Science Saturday sidebar: What numbers like “20-10-10” mean
By Federal law, all fertilizers — chemical or organic — must prominently display three numbers on their labels, known as”NPK” numbers.
- N: This represents nitrogen — the primary plant food, especially for non-flowering plants like turf grass. A 20 would mean the fertilizer delivers 2 pounds of nitrogen per 1,000 square feet of turf. That is a little more than double the new legal limit of 0.9 pounds.
P: This represents the phosphorus content. Phosphorus induces flowering and is therefore close to useless on a lawn anyway.
K: This represents the potassium content. Potassium improves the overall health and vigor of most plants, but lawns don’t need it either.
Under the new laws, a perfect NPK for use on a lawn would be 9-0-0.
Water really is the best way to deal with aphids
Chris in Brinklow — which is just a little east of Olney — writes: “Do you have any suggestions for a non-toxic control for the aphids that have invaded my weeping willow? It was mulched with wood chips — which I know you don’t advise, so I recently replaced them with compost. There is also an ant colony feeding on their nectar. One website suggested spraying them off with a garden hose. This would be tough since there are hundreds of them on each branch.”
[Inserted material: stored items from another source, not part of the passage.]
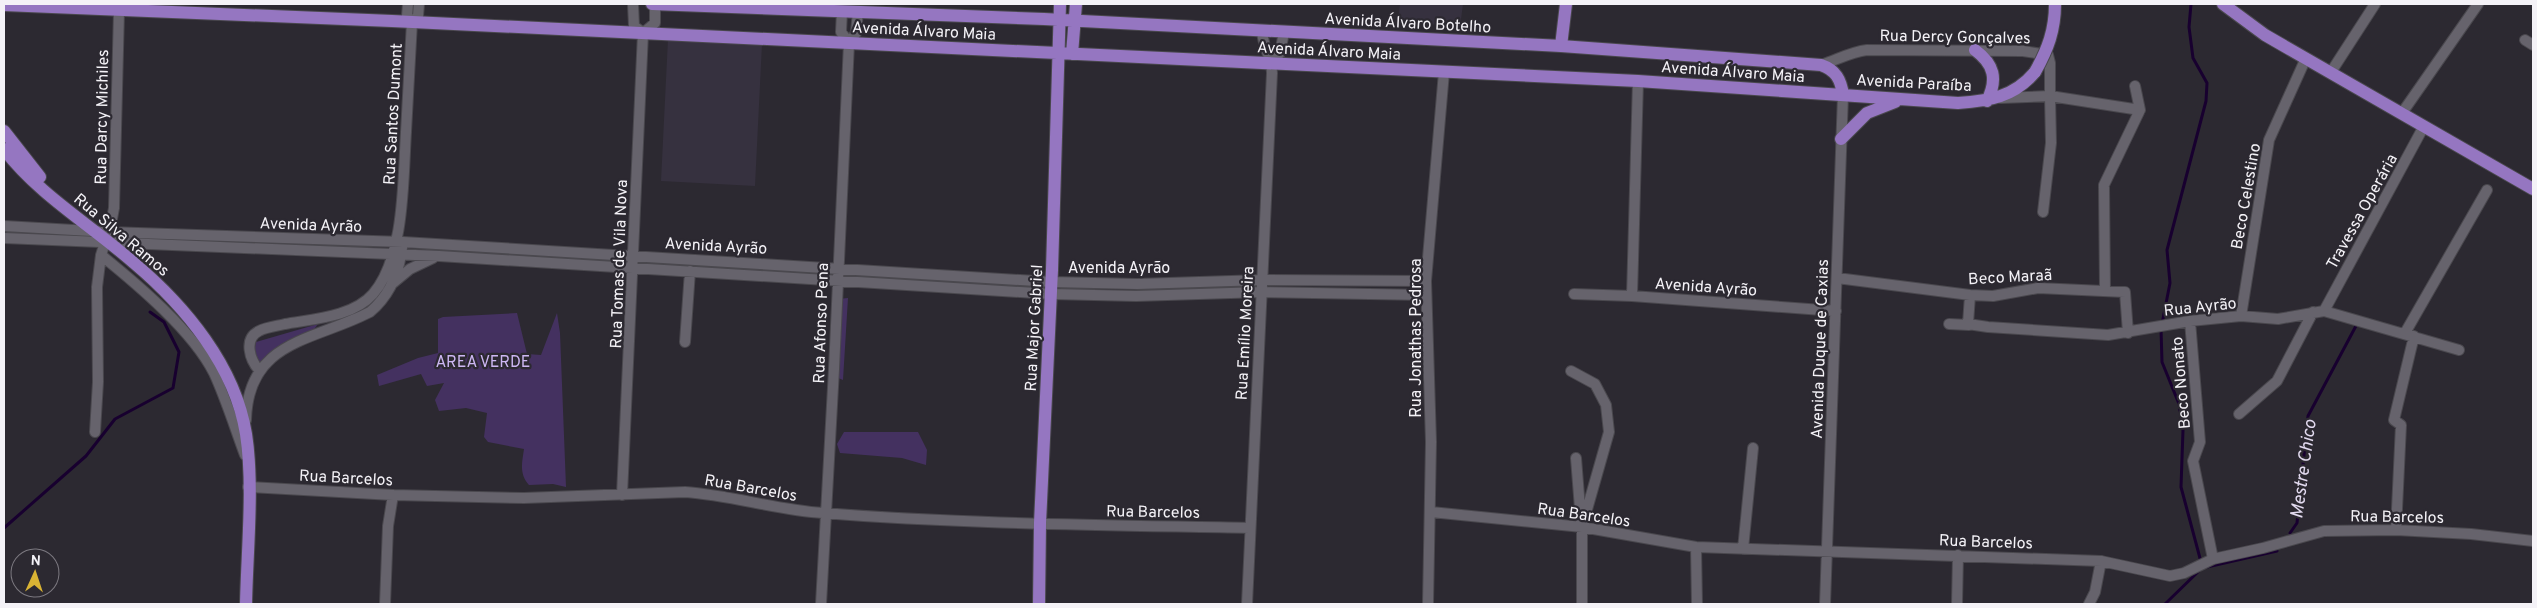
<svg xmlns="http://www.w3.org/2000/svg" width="2537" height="608" viewBox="0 0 2537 608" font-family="Overpass,sans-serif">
<rect width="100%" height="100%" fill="#2c2931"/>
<!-- built -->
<path fill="#36313f" d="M1400 4H1463L1460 27 1398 21Z
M668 39 762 44 755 186 661 181Z"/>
<!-- green -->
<path fill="#443160" d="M848 298 843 380 836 377 838 299Z
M517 313 527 354 541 355 557 313 560 333 566 487 553 484 529 485C519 474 522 463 524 449L488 442 484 437 487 413 466 408 439 411 435 400 444 383 427 386 421 374 379 386 377 375 418 358 438 353V319L443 317Z
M318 324 312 332 261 364 254 352 256 342Z
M844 432H918L927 450 926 465 902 458 840 453 837 444Z"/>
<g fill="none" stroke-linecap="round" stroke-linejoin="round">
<!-- stream -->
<path stroke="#18002f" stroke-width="3" d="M2191 4 2189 27 2193 58 2207 83 2206 101 2167 250 2170 283 2161 329 2162 362 2179 404 2183 430 2181 487 2201 562
M4 528 86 456 115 419 173 388 179 352 164 322 150 312
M2290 533 2297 523 2308 416 2357 324
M2207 567 2277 551
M2165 604 2201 569"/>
<defs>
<path id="minor" d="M633 4 634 26 643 33
M842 11 841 32 849 43
M412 22 418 16 419 4
M643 33 655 23V4
M2525 40 2533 45
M1272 63 1280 53 1284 32
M1821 65C1837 60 1850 52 1867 50L2023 51 2048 55 2050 63V96L2001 98
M2331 72 2375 4
M2402 113 2478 4
M2043 212 2051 143 2050 96 2140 110
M4 226 109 232 403 242 1052 282 1137 284 1262 280 1426 281
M4 238 439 256 1051 294 1136 296 1262 292 1426 295
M101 255C137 284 193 331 214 373 226 399 235 428 245 455
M1837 278 1970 295 1993 296 2038 288 2125 292 2128 333
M393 283 410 269 433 258
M2105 290 2104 185 2140 110 2135 86
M1574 294 1632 296 1836 311
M1970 295 1968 324 1988 327 2108 335 2190 321 2241 316 2278 319 2324 311 2459 350
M1632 296 1638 81
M2324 311 2424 126
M2241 316 2269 140 2306 58
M2190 321 2200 442 2193 461 2213 559
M1949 324 1969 325
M2405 333 2487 190
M685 342 690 271
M259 370C250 360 243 339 259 331 266 327 277 326 285 324 313 319 353 317 373 294 405 257 403 179 406 132 408 96 410 59 412 22L407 16 408 4
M1571 371 1595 384 1606 405 1609 432 1582 527V604
M2239 414 2277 381 2313 312
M246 420C248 340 314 341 370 312 389 296 399 273 402 248
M95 432 98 382 97 287 101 255 111 224 114 208 119 11
M1576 458 1581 521
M248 487 393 495 524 498 685 492C731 495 776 510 823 513 964 524 1107 525 1249 528
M622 495 643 33
M1431 512 1582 527 1696 547 2101 561 2170 576 2184 573 2213 559 2263 548 2324 531 2396 530 2471 534 2533 541
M2396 530 2401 425 2394 420 2414 336
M1696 547 1697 604
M1743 549 1753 448
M385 604 388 526 393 495
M821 604 834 369 849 43 856 33 858 11
M1247 604 1272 73C1272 58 1263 48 1262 31
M1428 604 1431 442 1426 281 1444 72
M1825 604 1843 95
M1957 604 1958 555
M2089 604 2095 592 2101 561"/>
<path id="major" d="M652 4 1044 19 1561 46 1821 65C1836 70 1841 80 1843 95
M2223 4 2265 35 2533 189
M4 5 392 21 1638 81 1958 103C1989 101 2014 97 2035 72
M1561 46 1566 4
M1975 50C1994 64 1998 79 1987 101
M1072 54 1076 4
M4 131 40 177
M1841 139 1867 113 1895 102
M4 149C39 195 91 225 134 263 185 306 235 366 246 434 254 485 247 552 246 604
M1039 604 1040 523 1052 270 1060 4"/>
</defs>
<!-- minor casing -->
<use href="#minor" stroke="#4a484e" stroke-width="12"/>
<!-- major casing -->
<use href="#major" stroke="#4a484e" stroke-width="14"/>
<!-- minor -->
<use href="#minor" stroke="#66636c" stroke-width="10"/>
<!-- major -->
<use href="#major" stroke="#9576c1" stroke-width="12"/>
<defs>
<path id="major-bridge" d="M2035 72C2048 49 2055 30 2055 4"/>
</defs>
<!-- major-bridge casing -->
<use href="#major-bridge" stroke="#4a484e" stroke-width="14" stroke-linecap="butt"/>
<!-- major-bridge -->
<use href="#major-bridge" stroke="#9576c1" stroke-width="12"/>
</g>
<g text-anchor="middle" stroke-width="4.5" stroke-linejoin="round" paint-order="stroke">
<!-- street labels -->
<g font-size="16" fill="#f4f2f7" stroke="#2c2931">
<text transform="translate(1408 22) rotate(3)" y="6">Avenida Álvaro Botelho</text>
<text transform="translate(924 30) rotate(3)" y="6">Avenida Álvaro Maia</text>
<text transform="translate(1955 36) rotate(1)" y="6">Rua Dercy Gonçalves</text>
<text transform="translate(1329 50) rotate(3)" y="6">Avenida Álvaro Maia</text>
<text transform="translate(1733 71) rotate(4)" y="6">Avenida Álvaro Maia</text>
<text transform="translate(1914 82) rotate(3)" y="6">Avenida Paraíba</text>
<text transform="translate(392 114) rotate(-87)" y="6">Rua Santos Dumont</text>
<text transform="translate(101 117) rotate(-89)" y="6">Rua Darcy Michiles</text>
<text transform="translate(2245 196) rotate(-80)" y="6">Beco Celestino</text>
<text transform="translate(2361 211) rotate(-61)" y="6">Travessa Operária</text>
<text transform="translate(311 224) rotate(2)" y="6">Avenida Ayrão</text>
<text transform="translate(122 234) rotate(40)" y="6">Rua Silva Ramos</text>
<text transform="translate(716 245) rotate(3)" y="6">Avenida Ayrão</text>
<text transform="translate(618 264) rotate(-88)" y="6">Rua Tomas de Vila Nova</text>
<text x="1119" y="273">Avenida Ayrão</text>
<text transform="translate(2010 276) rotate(-3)" y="6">Beco Maraã</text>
<text transform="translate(1706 286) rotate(4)" y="6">Avenida Ayrão</text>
<text transform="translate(2200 306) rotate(-6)" y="6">Rua Ayrão</text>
<text transform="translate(820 323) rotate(-88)" y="6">Rua Afonso Pena</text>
<text transform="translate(1033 328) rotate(-87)" y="6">Rua Major Gabriel</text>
<text transform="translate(1244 333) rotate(-87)" y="6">Rua Emílio Moreira</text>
<text transform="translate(1415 338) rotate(-90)" y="6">Rua Jonathas Pedrosa</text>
<text transform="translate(1819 349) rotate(-88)" y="6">Avenida Duque de Caxias</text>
<text transform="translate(2180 383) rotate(-95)" y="6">Beco Nonato</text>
<text transform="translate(346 477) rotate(3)" y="6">Rua Barcelos</text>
<text transform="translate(751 487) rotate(10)" y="6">Rua Barcelos</text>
<text transform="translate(1153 511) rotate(1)" y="6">Rua Barcelos</text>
<text transform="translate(1584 514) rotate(8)" y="6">Rua Barcelos</text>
<text transform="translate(2397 516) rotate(1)" y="6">Rua Barcelos</text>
<text transform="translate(1986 541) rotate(2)" y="6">Rua Barcelos</text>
</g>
<!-- park labels -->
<g font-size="16" fill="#cdb7f3" stroke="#2c2931">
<text x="483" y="367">AREA VERDE</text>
</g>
<!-- water labels -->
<g font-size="18" font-style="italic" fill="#e2daef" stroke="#2c2931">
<text transform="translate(2303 469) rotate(-82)" y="6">Mestre Chico</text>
</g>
</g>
<!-- border -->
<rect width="2537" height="608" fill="none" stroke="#f4f2f7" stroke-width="10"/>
<!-- north arrow -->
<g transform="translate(35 573) rotate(3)"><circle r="24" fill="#2c2931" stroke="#7c7980"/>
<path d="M0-4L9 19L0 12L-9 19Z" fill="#d9b334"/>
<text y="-8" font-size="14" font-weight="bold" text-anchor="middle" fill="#f4f2f7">N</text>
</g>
</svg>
And yet, that’s the exact right cure, Chris — at least if the water is delivered in a sharp stream. University studies have found high-pressure sprays of water to be more effective than chemical pesticides against aphids – – so blast away.
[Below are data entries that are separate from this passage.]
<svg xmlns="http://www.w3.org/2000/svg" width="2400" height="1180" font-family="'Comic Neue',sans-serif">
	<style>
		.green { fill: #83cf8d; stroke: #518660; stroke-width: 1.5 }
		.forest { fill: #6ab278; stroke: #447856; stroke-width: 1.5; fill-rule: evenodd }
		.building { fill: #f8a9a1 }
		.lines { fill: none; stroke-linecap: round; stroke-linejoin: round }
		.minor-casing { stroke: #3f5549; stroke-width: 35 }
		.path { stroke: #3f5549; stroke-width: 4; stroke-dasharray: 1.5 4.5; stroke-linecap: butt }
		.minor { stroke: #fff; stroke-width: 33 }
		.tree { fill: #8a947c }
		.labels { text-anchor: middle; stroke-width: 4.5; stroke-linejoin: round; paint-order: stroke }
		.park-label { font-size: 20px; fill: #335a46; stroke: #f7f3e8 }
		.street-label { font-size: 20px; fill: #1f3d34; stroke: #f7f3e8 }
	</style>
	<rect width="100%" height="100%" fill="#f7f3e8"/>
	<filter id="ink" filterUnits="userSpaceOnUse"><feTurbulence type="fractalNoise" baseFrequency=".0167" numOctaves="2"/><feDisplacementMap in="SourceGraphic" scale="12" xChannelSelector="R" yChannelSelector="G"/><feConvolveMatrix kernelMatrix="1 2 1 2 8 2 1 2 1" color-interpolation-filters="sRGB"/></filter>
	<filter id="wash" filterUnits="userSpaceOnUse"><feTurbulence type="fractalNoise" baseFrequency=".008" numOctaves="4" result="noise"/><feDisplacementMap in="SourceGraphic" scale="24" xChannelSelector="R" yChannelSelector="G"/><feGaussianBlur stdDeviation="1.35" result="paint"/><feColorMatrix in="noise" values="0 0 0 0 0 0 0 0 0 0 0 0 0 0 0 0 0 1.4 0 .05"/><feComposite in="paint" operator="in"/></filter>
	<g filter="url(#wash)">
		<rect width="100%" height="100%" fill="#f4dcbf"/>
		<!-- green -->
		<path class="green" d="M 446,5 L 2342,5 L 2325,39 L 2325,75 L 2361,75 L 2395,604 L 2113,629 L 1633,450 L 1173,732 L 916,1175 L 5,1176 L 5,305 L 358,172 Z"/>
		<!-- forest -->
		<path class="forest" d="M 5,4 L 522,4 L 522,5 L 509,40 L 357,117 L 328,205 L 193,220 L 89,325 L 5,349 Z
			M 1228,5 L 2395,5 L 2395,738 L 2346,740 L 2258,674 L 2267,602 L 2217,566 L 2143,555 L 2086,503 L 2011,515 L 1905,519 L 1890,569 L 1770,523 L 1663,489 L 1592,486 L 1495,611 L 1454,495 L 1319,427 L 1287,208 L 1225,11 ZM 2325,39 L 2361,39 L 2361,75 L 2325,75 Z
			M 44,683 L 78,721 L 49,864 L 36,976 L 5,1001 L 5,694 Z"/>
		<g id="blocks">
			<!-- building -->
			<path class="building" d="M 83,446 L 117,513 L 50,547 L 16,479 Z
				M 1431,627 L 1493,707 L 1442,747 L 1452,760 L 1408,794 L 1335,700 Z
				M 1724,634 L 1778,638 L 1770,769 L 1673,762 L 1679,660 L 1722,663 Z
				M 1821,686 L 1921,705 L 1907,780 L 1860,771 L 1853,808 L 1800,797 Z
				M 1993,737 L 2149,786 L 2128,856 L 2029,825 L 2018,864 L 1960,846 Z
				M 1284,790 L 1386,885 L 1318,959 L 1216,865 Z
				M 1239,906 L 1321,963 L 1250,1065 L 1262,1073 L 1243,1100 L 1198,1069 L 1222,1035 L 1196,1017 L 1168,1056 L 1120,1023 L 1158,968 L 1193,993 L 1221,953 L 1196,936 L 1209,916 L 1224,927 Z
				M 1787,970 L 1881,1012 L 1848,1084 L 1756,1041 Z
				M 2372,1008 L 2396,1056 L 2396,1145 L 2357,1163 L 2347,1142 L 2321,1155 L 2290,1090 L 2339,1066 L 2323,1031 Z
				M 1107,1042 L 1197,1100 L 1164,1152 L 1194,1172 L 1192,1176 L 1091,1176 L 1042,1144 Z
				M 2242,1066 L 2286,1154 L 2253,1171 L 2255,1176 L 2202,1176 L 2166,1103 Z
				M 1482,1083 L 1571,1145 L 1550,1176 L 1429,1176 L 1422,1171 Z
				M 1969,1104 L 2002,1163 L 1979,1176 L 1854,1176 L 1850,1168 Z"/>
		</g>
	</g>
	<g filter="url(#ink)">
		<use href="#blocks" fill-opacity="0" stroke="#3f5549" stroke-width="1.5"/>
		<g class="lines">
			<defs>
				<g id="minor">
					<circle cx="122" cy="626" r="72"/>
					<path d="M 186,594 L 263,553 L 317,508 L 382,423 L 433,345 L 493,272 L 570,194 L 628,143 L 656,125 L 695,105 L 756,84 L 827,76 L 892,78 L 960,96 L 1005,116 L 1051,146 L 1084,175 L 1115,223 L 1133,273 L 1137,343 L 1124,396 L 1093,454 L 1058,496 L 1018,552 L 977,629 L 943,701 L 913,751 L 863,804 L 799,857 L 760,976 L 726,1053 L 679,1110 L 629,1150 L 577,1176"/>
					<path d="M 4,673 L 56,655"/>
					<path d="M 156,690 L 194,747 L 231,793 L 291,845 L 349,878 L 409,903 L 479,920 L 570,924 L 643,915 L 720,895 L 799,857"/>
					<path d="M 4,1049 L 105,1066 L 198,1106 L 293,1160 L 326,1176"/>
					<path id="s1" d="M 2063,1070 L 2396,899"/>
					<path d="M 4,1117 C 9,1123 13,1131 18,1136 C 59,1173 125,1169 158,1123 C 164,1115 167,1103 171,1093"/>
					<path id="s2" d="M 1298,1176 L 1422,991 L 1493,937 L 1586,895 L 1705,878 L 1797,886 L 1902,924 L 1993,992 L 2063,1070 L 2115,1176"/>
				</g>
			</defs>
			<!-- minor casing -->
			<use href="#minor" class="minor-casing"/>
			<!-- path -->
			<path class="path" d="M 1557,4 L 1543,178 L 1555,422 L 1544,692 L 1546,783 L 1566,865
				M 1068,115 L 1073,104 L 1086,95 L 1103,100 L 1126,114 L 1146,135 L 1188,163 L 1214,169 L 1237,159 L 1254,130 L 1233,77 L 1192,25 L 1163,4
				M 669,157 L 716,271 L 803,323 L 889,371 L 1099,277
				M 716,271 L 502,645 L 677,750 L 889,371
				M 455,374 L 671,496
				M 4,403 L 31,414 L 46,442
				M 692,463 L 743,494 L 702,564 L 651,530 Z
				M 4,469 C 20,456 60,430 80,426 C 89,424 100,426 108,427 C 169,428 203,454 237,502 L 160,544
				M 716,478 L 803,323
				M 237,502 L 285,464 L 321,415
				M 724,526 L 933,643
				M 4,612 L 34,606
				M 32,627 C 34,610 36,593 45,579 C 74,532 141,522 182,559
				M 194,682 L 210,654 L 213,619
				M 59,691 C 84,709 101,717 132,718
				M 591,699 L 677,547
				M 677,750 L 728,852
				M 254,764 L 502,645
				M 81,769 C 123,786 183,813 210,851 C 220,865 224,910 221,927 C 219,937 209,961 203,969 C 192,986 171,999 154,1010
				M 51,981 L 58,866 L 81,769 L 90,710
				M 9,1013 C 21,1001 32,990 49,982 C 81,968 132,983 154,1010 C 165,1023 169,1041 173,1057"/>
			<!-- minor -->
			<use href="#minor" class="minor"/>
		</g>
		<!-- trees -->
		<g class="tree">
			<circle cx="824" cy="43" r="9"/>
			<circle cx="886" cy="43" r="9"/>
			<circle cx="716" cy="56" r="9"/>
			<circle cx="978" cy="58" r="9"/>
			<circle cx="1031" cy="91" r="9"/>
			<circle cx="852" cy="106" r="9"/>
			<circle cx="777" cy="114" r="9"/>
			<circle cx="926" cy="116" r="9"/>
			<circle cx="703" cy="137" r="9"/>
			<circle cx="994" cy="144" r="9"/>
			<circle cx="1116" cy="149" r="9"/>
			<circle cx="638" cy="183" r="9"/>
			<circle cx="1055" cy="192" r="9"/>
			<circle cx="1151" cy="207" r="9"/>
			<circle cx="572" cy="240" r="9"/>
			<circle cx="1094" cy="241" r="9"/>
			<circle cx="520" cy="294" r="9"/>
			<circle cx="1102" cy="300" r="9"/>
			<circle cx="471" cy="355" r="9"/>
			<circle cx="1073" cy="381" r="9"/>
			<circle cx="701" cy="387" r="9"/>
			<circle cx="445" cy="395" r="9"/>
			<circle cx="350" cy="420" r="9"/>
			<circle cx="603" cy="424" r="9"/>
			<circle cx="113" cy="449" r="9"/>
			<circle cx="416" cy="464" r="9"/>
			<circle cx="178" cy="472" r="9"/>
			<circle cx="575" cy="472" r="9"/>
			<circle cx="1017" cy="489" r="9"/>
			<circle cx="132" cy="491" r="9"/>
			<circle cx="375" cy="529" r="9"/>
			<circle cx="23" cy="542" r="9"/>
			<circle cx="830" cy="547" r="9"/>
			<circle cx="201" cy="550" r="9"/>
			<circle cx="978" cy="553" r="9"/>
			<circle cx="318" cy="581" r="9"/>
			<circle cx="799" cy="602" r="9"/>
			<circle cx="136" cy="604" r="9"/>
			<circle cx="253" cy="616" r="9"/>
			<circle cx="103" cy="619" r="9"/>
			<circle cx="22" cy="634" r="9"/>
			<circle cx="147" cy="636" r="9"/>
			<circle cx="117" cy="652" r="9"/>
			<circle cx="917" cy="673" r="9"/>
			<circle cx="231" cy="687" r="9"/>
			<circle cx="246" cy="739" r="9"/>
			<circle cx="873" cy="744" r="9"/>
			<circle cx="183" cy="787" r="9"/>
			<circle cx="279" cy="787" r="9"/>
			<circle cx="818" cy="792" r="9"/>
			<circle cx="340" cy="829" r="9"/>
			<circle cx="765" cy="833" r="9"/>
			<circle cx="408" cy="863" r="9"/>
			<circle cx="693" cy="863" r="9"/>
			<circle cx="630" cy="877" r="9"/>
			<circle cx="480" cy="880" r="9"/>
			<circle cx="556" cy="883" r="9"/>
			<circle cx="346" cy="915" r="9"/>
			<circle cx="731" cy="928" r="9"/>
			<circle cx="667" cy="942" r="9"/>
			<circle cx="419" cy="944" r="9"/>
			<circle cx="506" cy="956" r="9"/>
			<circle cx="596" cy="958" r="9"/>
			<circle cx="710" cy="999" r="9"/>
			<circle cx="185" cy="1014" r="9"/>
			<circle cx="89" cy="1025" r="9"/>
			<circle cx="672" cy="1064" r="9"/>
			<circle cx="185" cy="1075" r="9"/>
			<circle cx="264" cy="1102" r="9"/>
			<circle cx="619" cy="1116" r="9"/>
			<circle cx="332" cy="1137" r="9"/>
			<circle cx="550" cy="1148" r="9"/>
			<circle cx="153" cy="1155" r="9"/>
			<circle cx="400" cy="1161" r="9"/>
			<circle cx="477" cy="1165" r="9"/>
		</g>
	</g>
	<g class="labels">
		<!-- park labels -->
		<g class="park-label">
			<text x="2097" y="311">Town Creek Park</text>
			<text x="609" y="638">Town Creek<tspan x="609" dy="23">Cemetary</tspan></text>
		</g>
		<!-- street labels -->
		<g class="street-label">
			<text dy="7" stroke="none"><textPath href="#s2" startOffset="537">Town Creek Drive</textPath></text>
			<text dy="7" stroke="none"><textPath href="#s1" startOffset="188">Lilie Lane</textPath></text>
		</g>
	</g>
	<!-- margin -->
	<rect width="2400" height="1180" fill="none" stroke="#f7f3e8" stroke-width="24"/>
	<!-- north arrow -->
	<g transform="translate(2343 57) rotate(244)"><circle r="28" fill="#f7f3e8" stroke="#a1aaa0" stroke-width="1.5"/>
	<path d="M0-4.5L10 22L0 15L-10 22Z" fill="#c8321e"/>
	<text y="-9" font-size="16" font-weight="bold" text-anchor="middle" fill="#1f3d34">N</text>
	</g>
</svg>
And if the aphids return next season (which is doubtful, now that you’ve disposed of the plant-weakening wood mulch), use boric acid traps to get rid of the ants. Those ants are actually “raising” the aphids so they can “milk” them for their sweet honeydew.
Spare that hydrangea
Patricia in Reston writes: “My hydrangea did not bloom this spring like it usually does due to a cold snap. It’s been growing nicely all summer and is now blooming. Should I remove the blossoms?”
No, Patricia, you should not imitate our local sports teams and seize defeat from the jaws of victory.
Most of the region’s hydrangeas were severely set back by the horrible winter, and can be expected to act a little unpredictably — which yours has done in a good way. Enjoy the flowers and let them dry naturally on the plant — then you can pull them off if you don’t like the look.
But when it comes to just the faded flowers, don’t prune your — or any — hydrangea. Most bloom on old wood, and fall pruning can expose any plant to severe winter injury. If you must prune, do so right after the new flowers form in late spring.